Si antes no me había mirado, ahora lo hizo con tres o cuatro vistazos sucesivos.

—Con su permiso, señor —dijo a mi Tutor con una especie de timidez varonil—, pero me hizo usted el honor de mencionar el nombre de la señorita…

—La señorita Summerson.

—Señorita Summerson —repitió, y volvió a mirarme.

—¿Conoce usted este apellido? —le pregunté.

—No, señorita. Que yo sepa, nunca lo había oído. Me pareció que la había visto a usted en alguna parte.

—No creo —respondí, levantando la cabeza de mis labores para mirarlo, y había en su tono y sus modales algo tan auténtico que celebré la oportunidad—. Soy muy buena fisonomista.

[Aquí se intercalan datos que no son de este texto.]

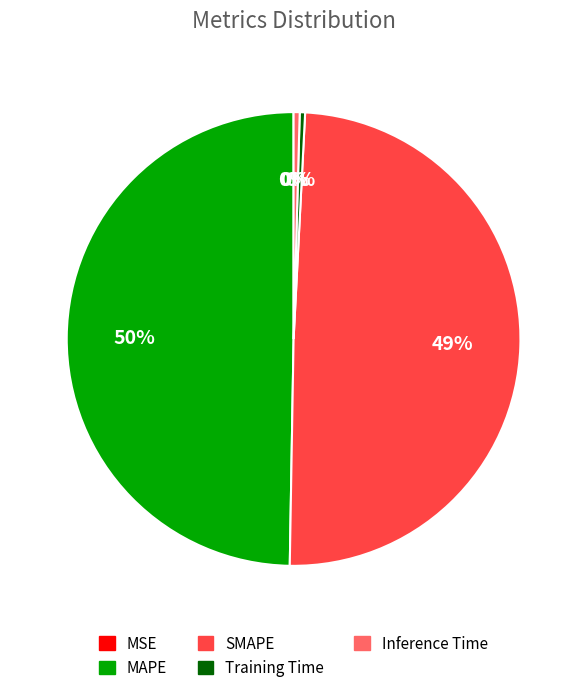

True or false: Inference Time accounts for 12% of the total.

False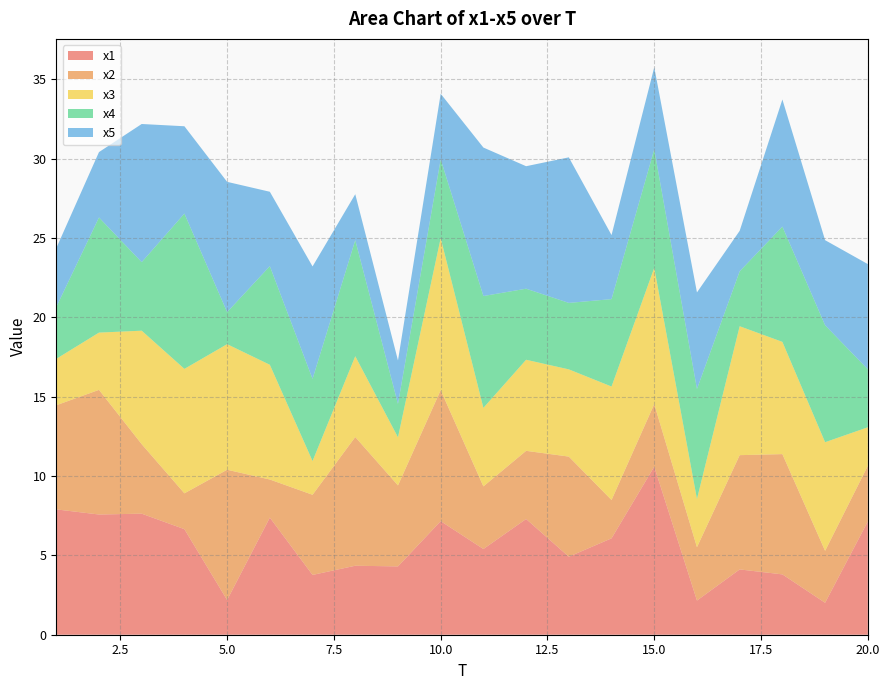

Reading left to right, what are all the values shown in this chart?

x1: 1=7.9	2=7.6	3=7.6	4=6.7	5=2.2	6=7.4	7=3.8	8=4.3	9=4.3	10=7.2	11=5.4	12=7.3	13=4.9	14=6.1	15=10.6	16=2.2	17=4.1	18=3.8	19=2.0	20=7.1
x2: 1=6.6	2=7.9	3=4.4	4=2.3	5=8.2	6=2.4	7=5.0	8=8.1	9=5.1	10=8.3	11=3.9	12=4.3	13=6.3	14=2.4	15=3.9	16=3.4	17=7.2	18=7.6	19=3.3	20=3.5
x3: 1=2.9	2=3.6	3=7.2	4=7.8	5=7.9	6=7.2	7=2.1	8=5.1	9=3.0	10=9.6	11=4.9	12=5.7	13=5.5	14=7.1	15=8.6	16=3.0	17=8.1	18=7.1	19=6.8	20=2.4
x4: 1=3.3	2=7.3	3=4.3	4=9.8	5=2.0	6=6.2	7=5.2	8=7.3	9=2.1	10=5.0	11=7.0	12=4.5	13=4.2	14=5.5	15=7.5	16=6.9	17=3.5	18=7.3	19=7.4	20=3.7
x5: 1=3.7	2=4.1	3=8.7	4=5.5	5=8.2	6=4.7	7=7.1	8=2.9	9=2.7	10=4.1	11=9.4	12=7.7	13=9.2	14=4.0	15=5.2	16=6.1	17=2.6	18=8.0	19=5.4	20=6.6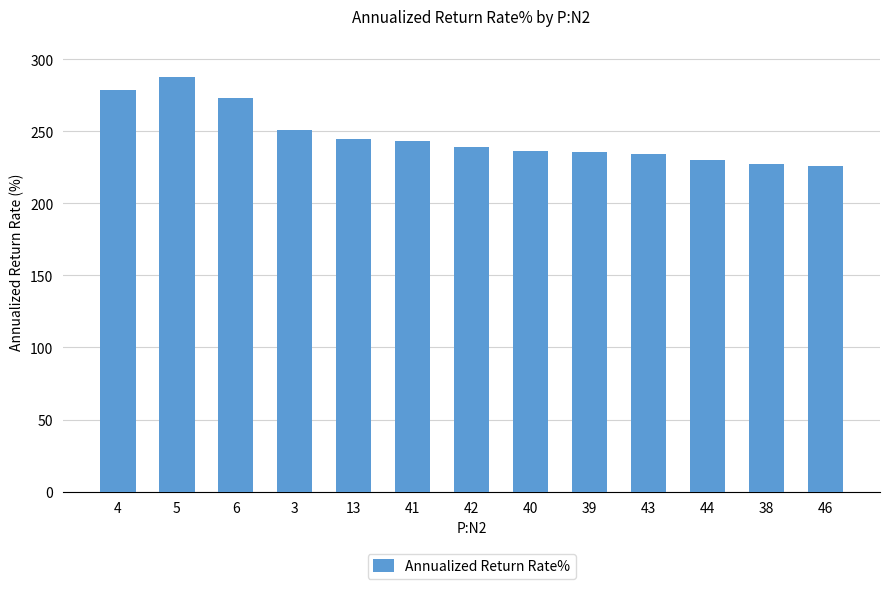

What is the value of the 11th bar from the left?

229.9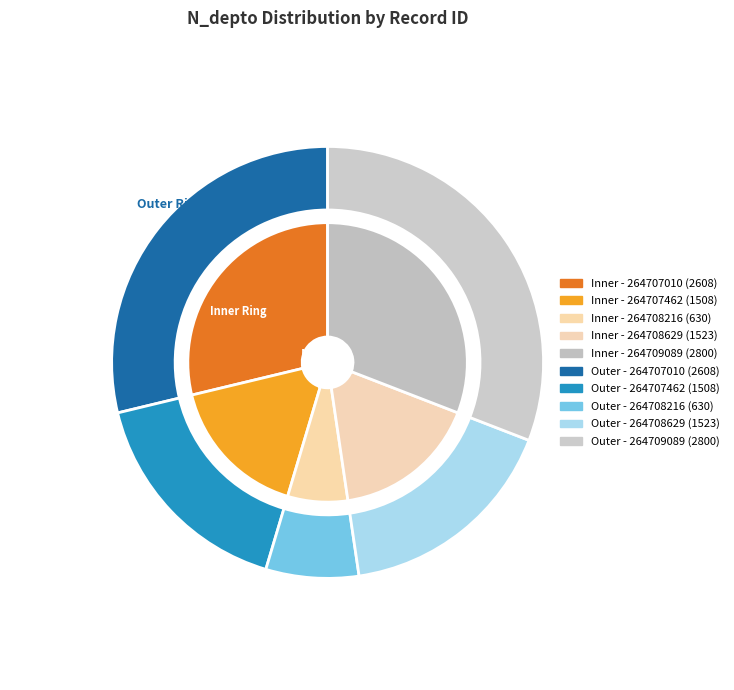

Rank the categories by value from lowest to highest.

264708216, 264707462, 264708629, 264707010, 264709089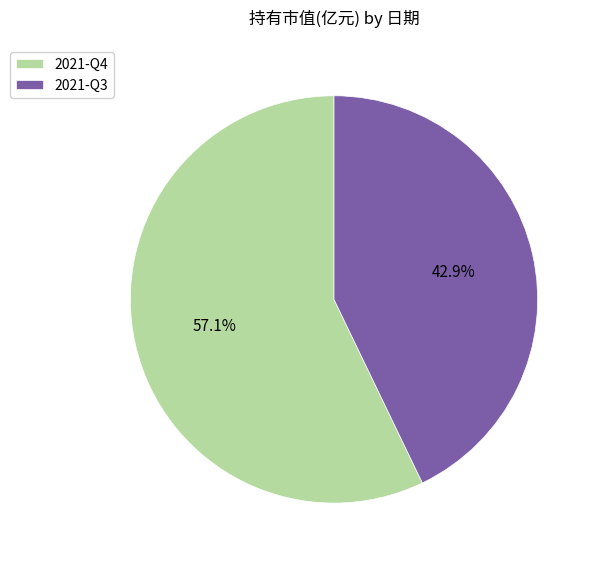

What is the majority slice?

2021-Q4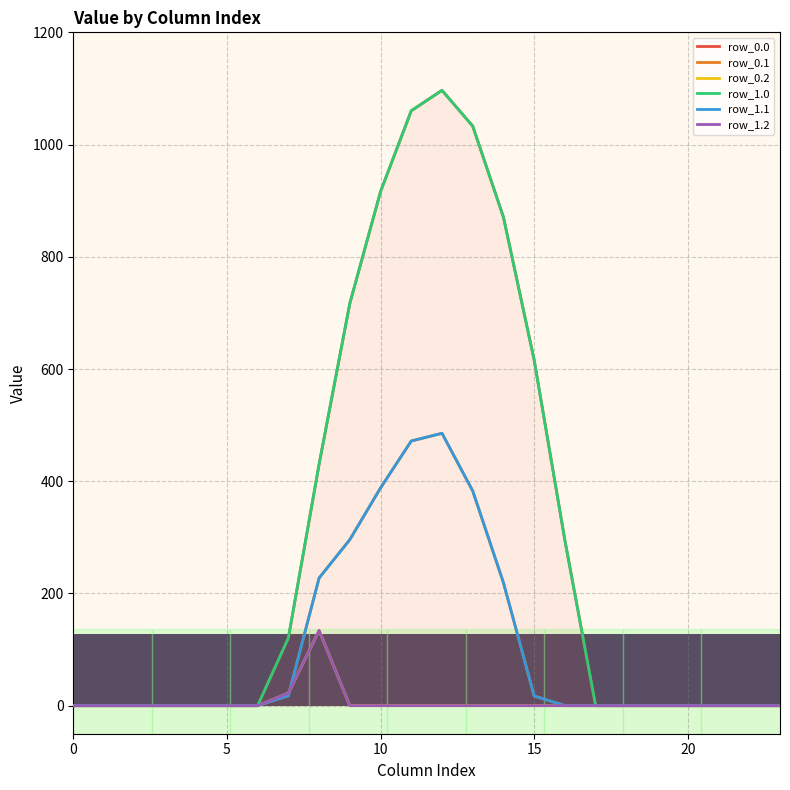

What is the difference between the second highest and second lowest values in the row_0.2 series?

22.3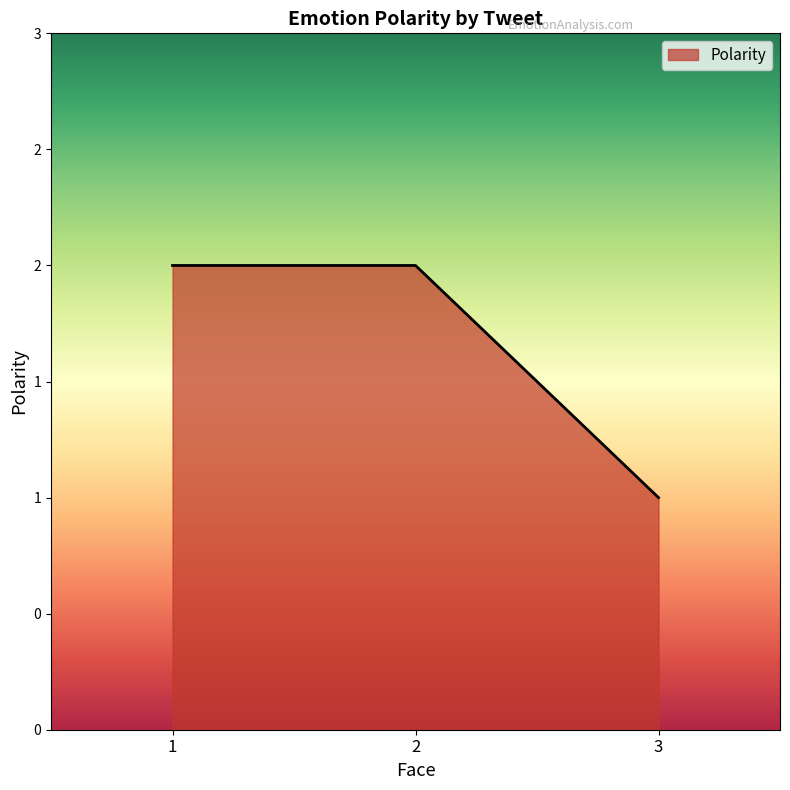

List the labels in order of value, largest first.

1, 2, 3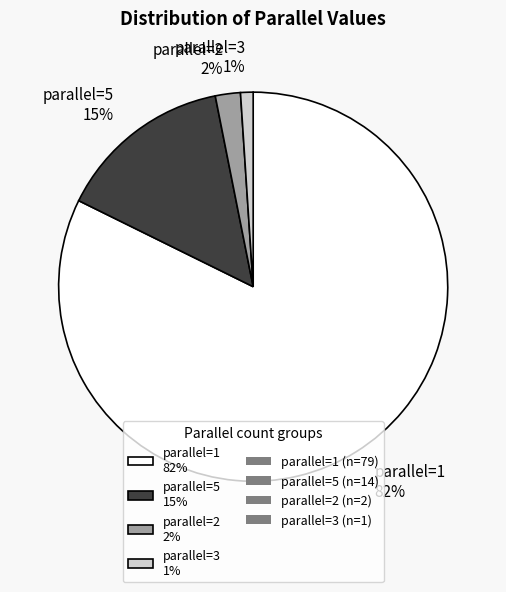

The parallel=2 2% slice represents 2% of the pie. True or false?

True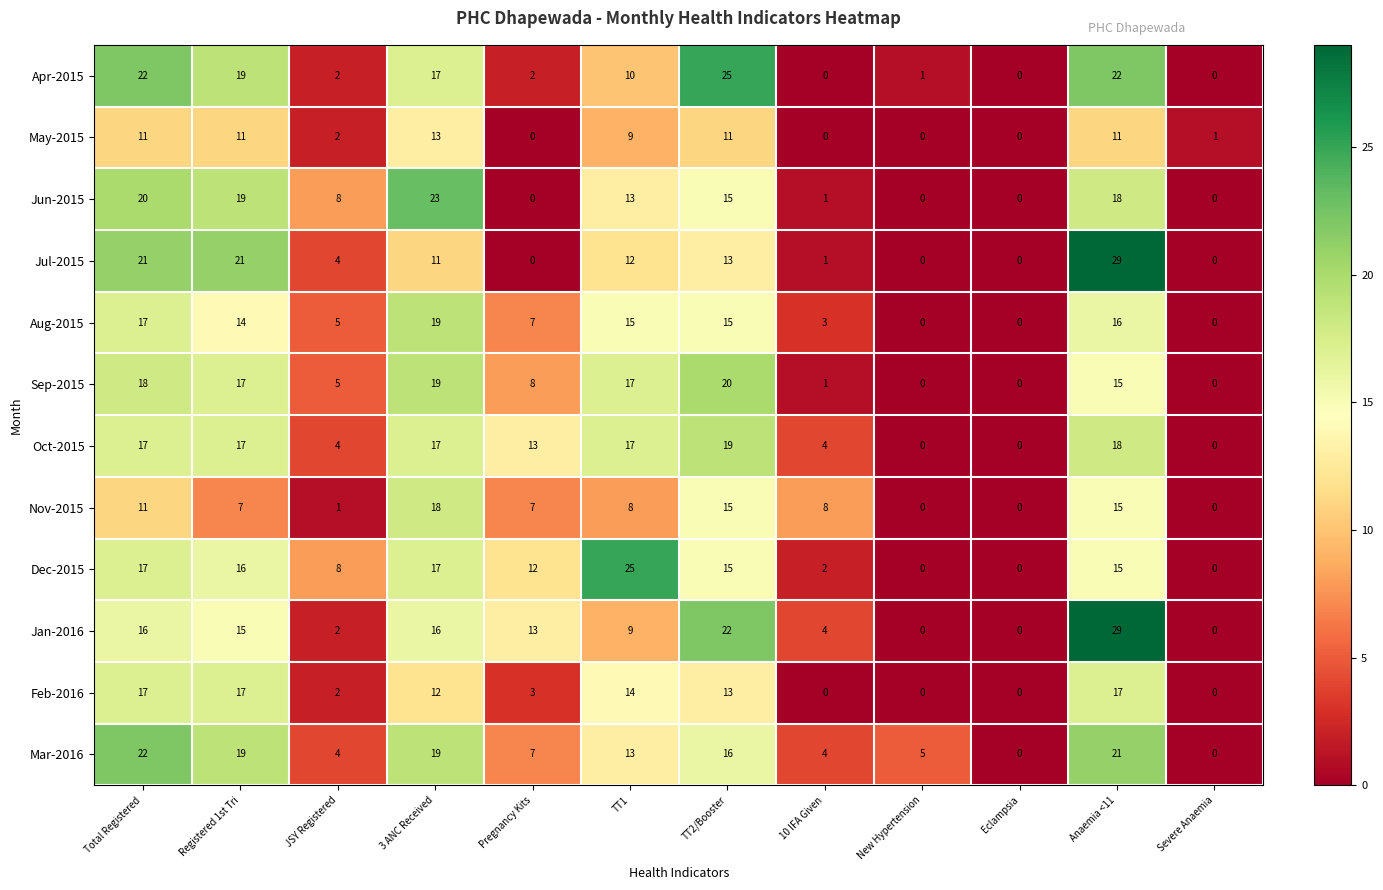

What is the sum of all Mar-2016 values?

130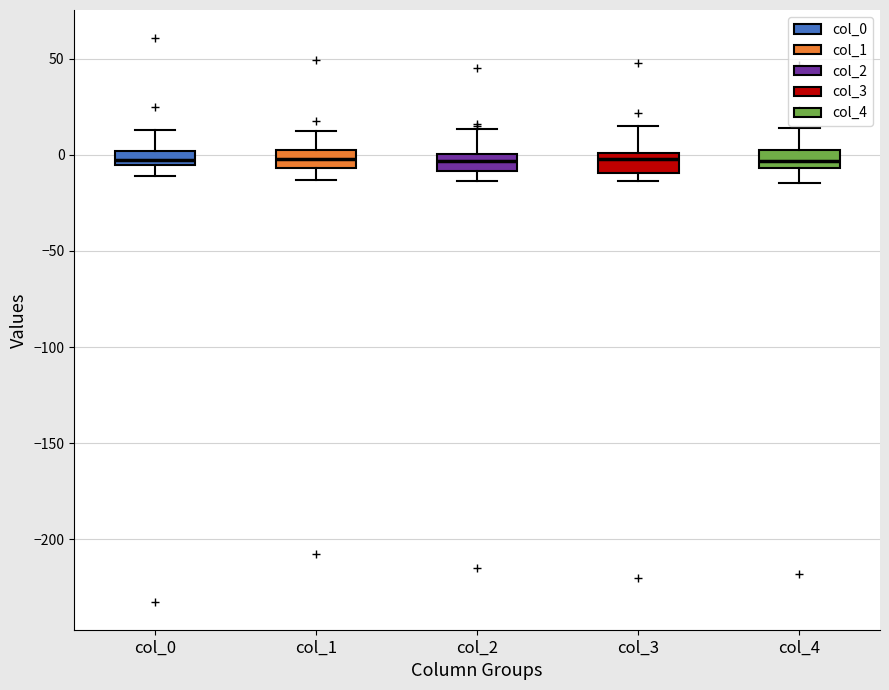

Where is the lower edge of the box for col_0 on the y-axis? The values are not printed on the chart, so give them approximately, as read against the axis.

-5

—¡Yo también, señorita! —contestó él, mirándome directamente a los ojos— ¡Bueno! ¿Qué será lo que me ha sugerido esa idea?

Al ver que volvía a ruborizarse bajo la piel curtida, y que se sentía desconcertado por sus esfuerzos por recordar su asociación de ideas, mi Tutor fue en auxilio suyo.

—¿Tiene usted muchos alumnos, señor George?

—El número varía, señor. Casi siempre son muy pocos, apenas los suficientes para sobrevivir.

—Y ¿qué clases de gente van a su galería a practicar?

—De todas clases, señor. Ingleses y extranjeros. Desde señores hasta aprendices. A veces han venido francesas que son buenas tiradoras de pistola. Montones de locos, claro…, pero ésos van a todas las partes que tengan las puertas abiertas.

—Espero que no vaya gente con ánimo de venganza y que proyecten terminar su práctica con blancos vivientes, ¿no? —preguntó mi Tutor.

—No es frecuente, señor, aunque ha ocurrido. Casi siempre vienen a perfeccionarse, o a perder el tiempo. Mitad y mitad, más o menos. Usted perdone, pero creo que tiene usted un pleito en Cancillería, si me han informado bien —dijo el señor George, que volvió a sentarse tieso, apoyándose los codos en las rodillas.

—Lamento decir que así es.

—Una vez vino un colega de usted, señor.

—¿Alguien con un pleito en Cancillería? —replicó mi Tutor—. ¿Cómo fue eso?

—Bueno, aquel hombre estaba tan acongojado y tan preocupado y tan torturado por la forma en que lo mandaban de una lado para otro —dijo el señor George—, que se quedó perturbado. Yo creo que no se proponía disparar contra nadie, pero estaba tan resentido y tan violento que venía, pagaba cincuenta disparos y se ponía a disparar hasta que se ponía al rojo vivo. Un día que no había nadie más y me había estado hablando con gran violencia de lo que le habían hecho, le dije: «Si esta práctica es una válvula de escape, compañero, perfecto; pero no me agrada verlo a usted tan absorto en ella en su estado de ánimo actual; preferiría que probara usted con otra cosa». Estaba alerta por si intentaba darme un golpe, dado lo apasionado que era, pero lo recibió con buen sentido y lo dejó inmediatamente. Nos dimos las manos y nos fuimos haciendo amigos.

—¿Quién era aquel hombre? —preguntó mi Tutor con un nuevo tono de interés.

—Bueno, al principio era un pequeño agricultor de Shropshire, hasta que lo convirtieron en un toro furioso.